Instructions to follow —
Reproduce every one of the lines below without changing a single word, letter, or punctuation mark, and keep them in the same order.

Source data —

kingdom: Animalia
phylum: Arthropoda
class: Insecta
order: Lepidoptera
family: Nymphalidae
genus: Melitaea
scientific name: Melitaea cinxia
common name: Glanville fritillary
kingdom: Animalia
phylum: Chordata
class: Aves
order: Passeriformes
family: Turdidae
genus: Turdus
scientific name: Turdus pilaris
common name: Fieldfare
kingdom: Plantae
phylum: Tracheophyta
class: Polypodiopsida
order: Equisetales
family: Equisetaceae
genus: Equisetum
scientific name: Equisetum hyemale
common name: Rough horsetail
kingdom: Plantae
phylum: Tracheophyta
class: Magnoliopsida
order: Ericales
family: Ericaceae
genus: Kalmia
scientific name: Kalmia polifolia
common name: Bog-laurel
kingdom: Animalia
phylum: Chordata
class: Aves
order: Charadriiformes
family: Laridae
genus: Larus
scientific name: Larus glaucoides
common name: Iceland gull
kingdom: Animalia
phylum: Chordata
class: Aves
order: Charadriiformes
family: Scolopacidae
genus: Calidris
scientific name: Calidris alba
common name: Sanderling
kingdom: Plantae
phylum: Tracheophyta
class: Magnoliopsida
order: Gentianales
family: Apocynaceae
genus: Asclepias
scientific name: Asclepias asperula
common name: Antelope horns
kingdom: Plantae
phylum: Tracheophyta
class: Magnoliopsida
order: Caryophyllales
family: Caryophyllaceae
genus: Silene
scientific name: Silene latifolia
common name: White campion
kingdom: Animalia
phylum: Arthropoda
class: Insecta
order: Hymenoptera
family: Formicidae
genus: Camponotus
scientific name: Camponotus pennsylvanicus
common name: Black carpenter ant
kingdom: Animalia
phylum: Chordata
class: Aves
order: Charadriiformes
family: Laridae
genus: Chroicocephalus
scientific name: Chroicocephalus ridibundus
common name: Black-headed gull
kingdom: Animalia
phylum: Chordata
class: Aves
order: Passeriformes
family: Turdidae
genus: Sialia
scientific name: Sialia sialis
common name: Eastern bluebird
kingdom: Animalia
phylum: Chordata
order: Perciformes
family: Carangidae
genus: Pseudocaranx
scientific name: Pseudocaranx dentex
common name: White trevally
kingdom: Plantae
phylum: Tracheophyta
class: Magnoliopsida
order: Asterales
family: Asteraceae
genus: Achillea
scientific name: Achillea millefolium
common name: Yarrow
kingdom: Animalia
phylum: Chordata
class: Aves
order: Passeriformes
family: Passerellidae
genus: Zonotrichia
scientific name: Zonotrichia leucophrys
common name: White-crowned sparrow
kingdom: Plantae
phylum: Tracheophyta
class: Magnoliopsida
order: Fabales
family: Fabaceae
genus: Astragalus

Final answer —
kingdom: Animalia
phylum: Arthropoda
class: Insecta
order: Lepidoptera
family: Nymphalidae
genus: Melitaea
scientific name: Melitaea cinxia
common name: Glanville fritillary
kingdom: Animalia
phylum: Chordata
class: Aves
order: Passeriformes
family: Turdidae
genus: Turdus
scientific name: Turdus pilaris
common name: Fieldfare
kingdom: Plantae
phylum: Tracheophyta
class: Polypodiopsida
order: Equisetales
family: Equisetaceae
genus: Equisetum
scientific name: Equisetum hyemale
common name: Rough horsetail
kingdom: Plantae
phylum: Tracheophyta
class: Magnoliopsida
order: Ericales
family: Ericaceae
genus: Kalmia
scientific name: Kalmia polifolia
common name: Bog-laurel
kingdom: Animalia
phylum: Chordata
class: Aves
order: Charadriiformes
family: Laridae
genus: Larus
scientific name: Larus glaucoides
common name: Iceland gull
kingdom: Animalia
phylum: Chordata
class: Aves
order: Charadriiformes
family: Scolopacidae
genus: Calidris
scientific name: Calidris alba
common name: Sanderling
kingdom: Plantae
phylum: Tracheophyta
class: Magnoliopsida
order: Gentianales
family: Apocynaceae
genus: Asclepias
scientific name: Asclepias asperula
common name: Antelope horns
kingdom: Plantae
phylum: Tracheophyta
class: Magnoliopsida
order: Caryophyllales
family: Caryophyllaceae
genus: Silene
scientific name: Silene latifolia
common name: White campion
kingdom: Animalia
phylum: Arthropoda
class: Insecta
order: Hymenoptera
family: Formicidae
genus: Camponotus
scientific name: Camponotus pennsylvanicus
common name: Black carpenter ant
kingdom: Animalia
phylum: Chordata
class: Aves
order: Charadriiformes
family: Laridae
genus: Chroicocephalus
scientific name: Chroicocephalus ridibundus
common name: Black-headed gull
kingdom: Animalia
phylum: Chordata
class: Aves
order: Passeriformes
family: Turdidae
genus: Sialia
scientific name: Sialia sialis
common name: Eastern bluebird
kingdom: Animalia
phylum: Chordata
order: Perciformes
family: Carangidae
genus: Pseudocaranx
scientific name: Pseudocaranx dentex
common name: White trevally
kingdom: Plantae
phylum: Tracheophyta
class: Magnoliopsida
order: Asterales
family: Asteraceae
genus: Achillea
scientific name: Achillea millefolium
common name: Yarrow
kingdom: Animalia
phylum: Chordata
class: Aves
order: Passeriformes
family: Passerellidae
genus: Zonotrichia
scientific name: Zonotrichia leucophrys
common name: White-crowned sparrow
kingdom: Plantae
phylum: Tracheophyta
class: Magnoliopsida
order: Fabales
family: Fabaceae
genus: Astragalus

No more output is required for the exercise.